ASSIGNMENT >>
Starting at the line that contains "left ankle: (179, 436)", write out every line through the end of the records exactly as it stands, and leave out all pictures.

AVAILABLE DATA >>
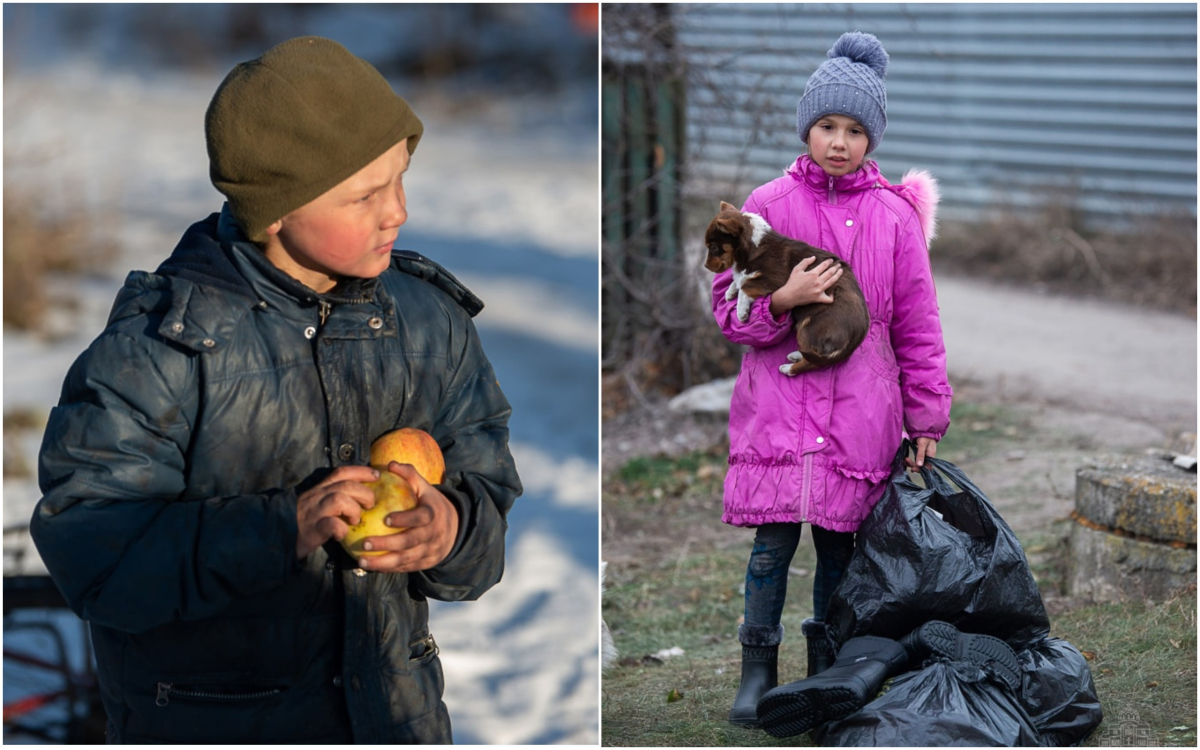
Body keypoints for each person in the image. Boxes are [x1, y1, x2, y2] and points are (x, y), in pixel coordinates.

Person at [30, 36, 522, 744]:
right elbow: (95, 555)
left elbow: (488, 487)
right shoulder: (163, 348)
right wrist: (276, 529)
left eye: (400, 178)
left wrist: (453, 528)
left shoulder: (427, 322)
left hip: (394, 718)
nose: (398, 212)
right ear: (276, 211)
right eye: (365, 195)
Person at [711, 31, 952, 728]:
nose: (839, 141)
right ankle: (758, 671)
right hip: (778, 412)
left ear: (871, 138)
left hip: (860, 417)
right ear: (807, 129)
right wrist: (779, 305)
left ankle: (828, 672)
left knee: (840, 553)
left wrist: (925, 417)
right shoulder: (767, 206)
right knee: (771, 547)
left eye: (853, 130)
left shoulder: (895, 218)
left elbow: (918, 324)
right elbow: (729, 314)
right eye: (826, 126)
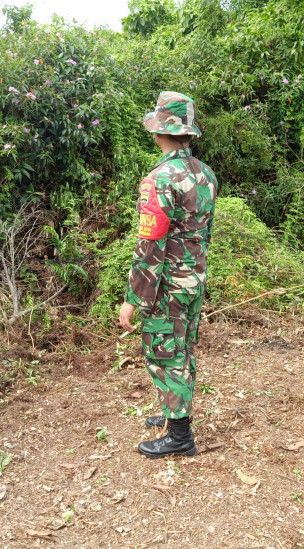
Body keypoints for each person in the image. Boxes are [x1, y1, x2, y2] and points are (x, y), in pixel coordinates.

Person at [119, 92, 218, 458]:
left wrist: (133, 299)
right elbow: (205, 234)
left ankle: (179, 436)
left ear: (161, 132)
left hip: (167, 286)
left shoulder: (159, 179)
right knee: (182, 348)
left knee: (166, 354)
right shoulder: (205, 174)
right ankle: (171, 410)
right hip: (194, 280)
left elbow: (150, 246)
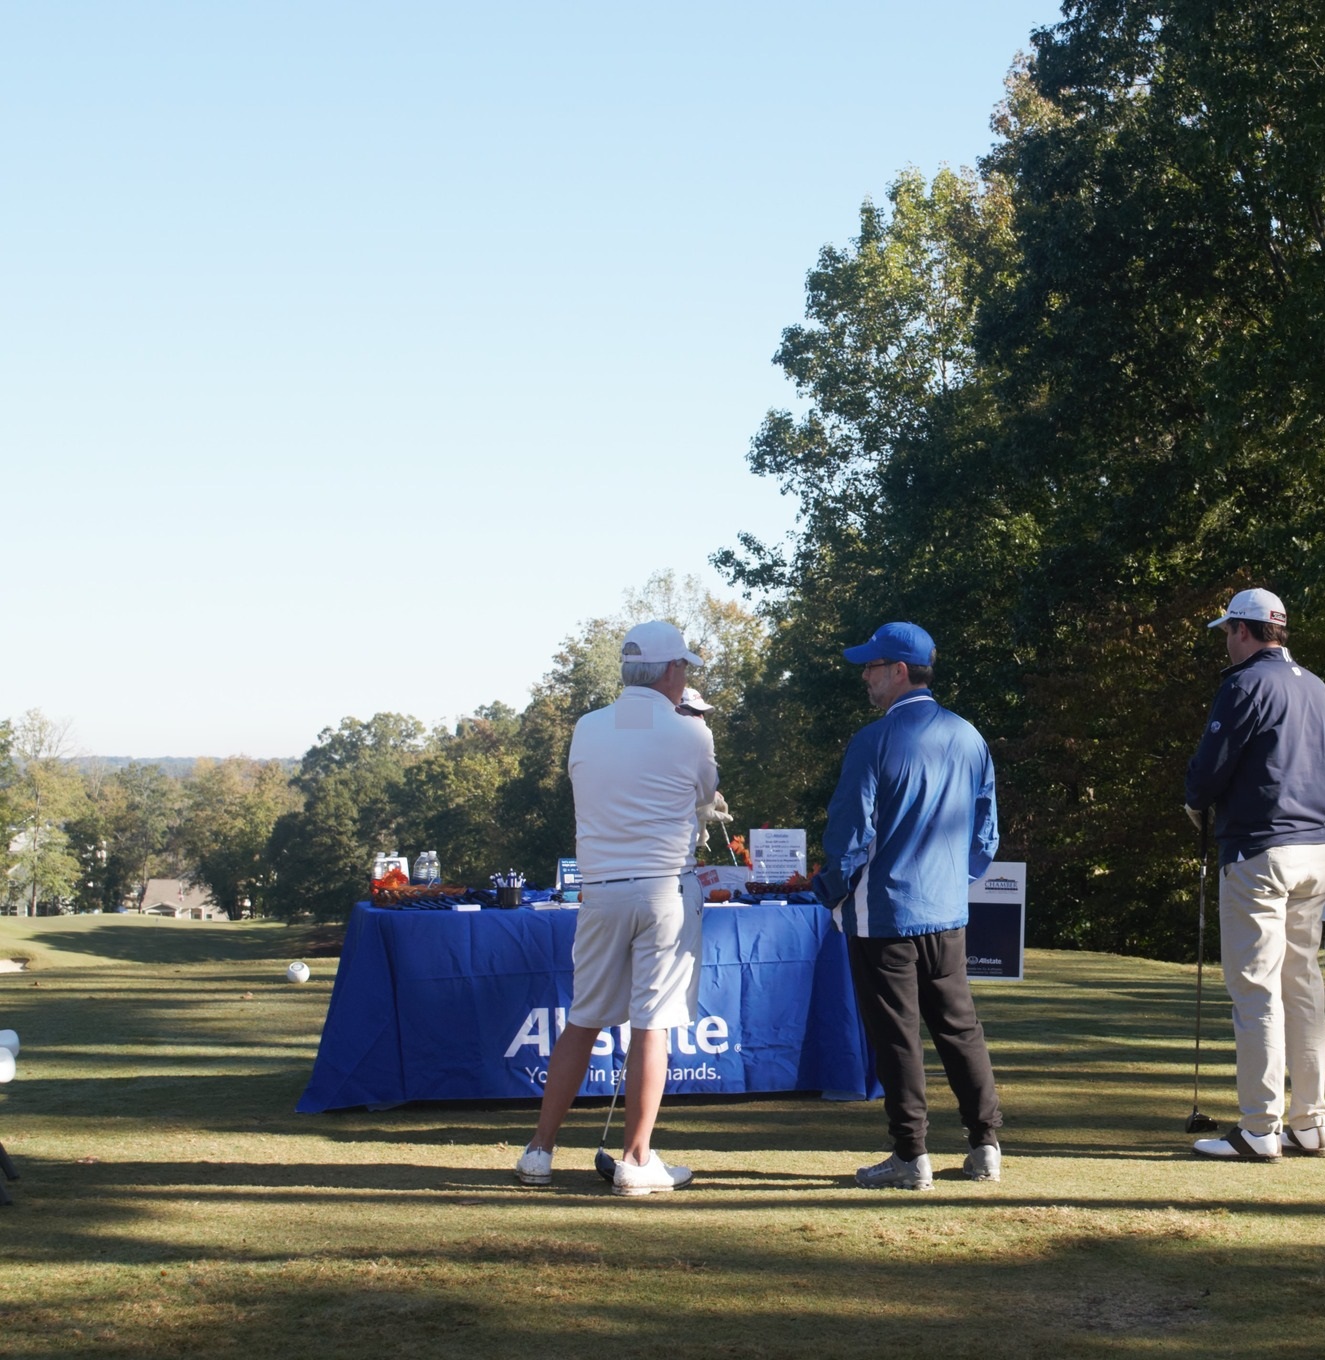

RESULT OF THE EXERCISE >>
left ankle: (179, 436)
left ear: (161, 132)
left hip: (167, 286)
left shoulder: (159, 179)
right knee: (182, 348)
left knee: (166, 354)
right shoulder: (205, 174)
right ankle: (171, 410)
right hip: (194, 280)
left elbow: (150, 246)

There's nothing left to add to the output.